§ **TRECHO**:
Renda fixa lidera captação com R$ 57,4 bi; multimercados e ETFs também ganham destaque
O cenário dos fundos de investimento no Brasil segue aquecido, mesmo diante de um ambiente de juros elevados. Em janeiro de 2026, a indústria de fundos movimentou impressionantes R$ 75,3 bilhões em captação líquida, segundo dados da Anbima (Associação Brasileira das Entidades dos Mercados Financeiro e de Capitais). O destaque ficou para os fundos de renda fixa, que sozinhos atraíram R$ 57,4 bilhões, registrando o melhor desempenho dos últimos 18 meses.

§ **LISTAGEM FORNECIDA**:
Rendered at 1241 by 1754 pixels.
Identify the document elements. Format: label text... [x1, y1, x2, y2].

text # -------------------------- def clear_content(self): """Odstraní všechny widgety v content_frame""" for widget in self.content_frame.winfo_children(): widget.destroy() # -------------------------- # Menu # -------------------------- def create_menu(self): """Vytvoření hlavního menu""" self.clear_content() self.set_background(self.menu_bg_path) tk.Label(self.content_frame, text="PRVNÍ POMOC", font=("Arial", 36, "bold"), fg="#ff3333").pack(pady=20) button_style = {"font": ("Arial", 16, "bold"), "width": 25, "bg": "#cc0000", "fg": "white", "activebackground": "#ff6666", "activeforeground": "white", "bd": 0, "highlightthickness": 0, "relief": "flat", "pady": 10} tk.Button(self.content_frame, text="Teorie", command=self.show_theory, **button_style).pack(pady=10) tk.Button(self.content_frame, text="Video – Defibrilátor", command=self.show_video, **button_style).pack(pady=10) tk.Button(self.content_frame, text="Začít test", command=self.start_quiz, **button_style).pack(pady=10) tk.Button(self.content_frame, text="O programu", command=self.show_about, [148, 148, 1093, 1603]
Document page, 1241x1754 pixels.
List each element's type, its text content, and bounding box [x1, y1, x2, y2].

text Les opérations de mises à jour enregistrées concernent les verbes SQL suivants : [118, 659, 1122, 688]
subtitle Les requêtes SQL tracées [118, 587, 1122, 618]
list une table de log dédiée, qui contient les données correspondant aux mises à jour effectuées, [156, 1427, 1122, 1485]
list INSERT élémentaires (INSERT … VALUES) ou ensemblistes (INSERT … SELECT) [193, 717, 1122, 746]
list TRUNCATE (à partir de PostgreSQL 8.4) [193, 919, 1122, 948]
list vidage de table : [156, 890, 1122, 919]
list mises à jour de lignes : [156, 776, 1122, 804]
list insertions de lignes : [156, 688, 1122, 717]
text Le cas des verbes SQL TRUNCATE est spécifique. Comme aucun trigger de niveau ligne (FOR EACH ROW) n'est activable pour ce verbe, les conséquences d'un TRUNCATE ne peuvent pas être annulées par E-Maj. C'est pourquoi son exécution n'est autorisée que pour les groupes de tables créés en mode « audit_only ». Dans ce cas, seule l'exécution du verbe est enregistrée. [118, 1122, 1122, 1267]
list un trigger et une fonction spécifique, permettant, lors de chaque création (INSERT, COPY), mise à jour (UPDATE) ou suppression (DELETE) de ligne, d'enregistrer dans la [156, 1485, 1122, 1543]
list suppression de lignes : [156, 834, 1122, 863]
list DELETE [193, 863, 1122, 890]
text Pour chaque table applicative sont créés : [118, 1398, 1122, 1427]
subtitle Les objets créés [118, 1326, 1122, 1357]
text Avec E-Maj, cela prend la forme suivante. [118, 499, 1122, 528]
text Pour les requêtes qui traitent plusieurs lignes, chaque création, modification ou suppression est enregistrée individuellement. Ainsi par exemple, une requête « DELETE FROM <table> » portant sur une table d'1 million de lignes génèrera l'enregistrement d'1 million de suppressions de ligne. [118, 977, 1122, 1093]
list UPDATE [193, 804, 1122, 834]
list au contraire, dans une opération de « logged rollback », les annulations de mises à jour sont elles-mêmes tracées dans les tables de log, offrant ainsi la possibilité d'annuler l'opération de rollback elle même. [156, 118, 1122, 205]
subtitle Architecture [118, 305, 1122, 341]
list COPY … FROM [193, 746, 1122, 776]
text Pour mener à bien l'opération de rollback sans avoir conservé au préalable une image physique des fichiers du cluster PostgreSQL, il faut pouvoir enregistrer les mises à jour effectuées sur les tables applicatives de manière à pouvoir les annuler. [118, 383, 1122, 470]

§ **INSTRUÇÕES DO EXERCÍCIO**: Transcreva, do trecho sobre a captação dos fundos de investimento, tudo o que vai de “Renda fixa lidera” até “últimos 18 meses.”.

§ **RESPOSTA DO EXERCÍCIO**:
Renda fixa lidera captação com R$ 57,4 bi; multimercados e ETFs também ganham destaque
O cenário dos fundos de investimento no Brasil segue aquecido, mesmo diante de um ambiente de juros elevados. Em janeiro de 2026, a indústria de fundos movimentou impressionantes R$ 75,3 bilhões em captação líquida, segundo dados da Anbima (Associação Brasileira das Entidades dos Mercados Financeiro e de Capitais). O destaque ficou para os fundos de renda fixa, que sozinhos atraíram R$ 57,4 bilhões, registrando o melhor desempenho dos últimos 18 meses.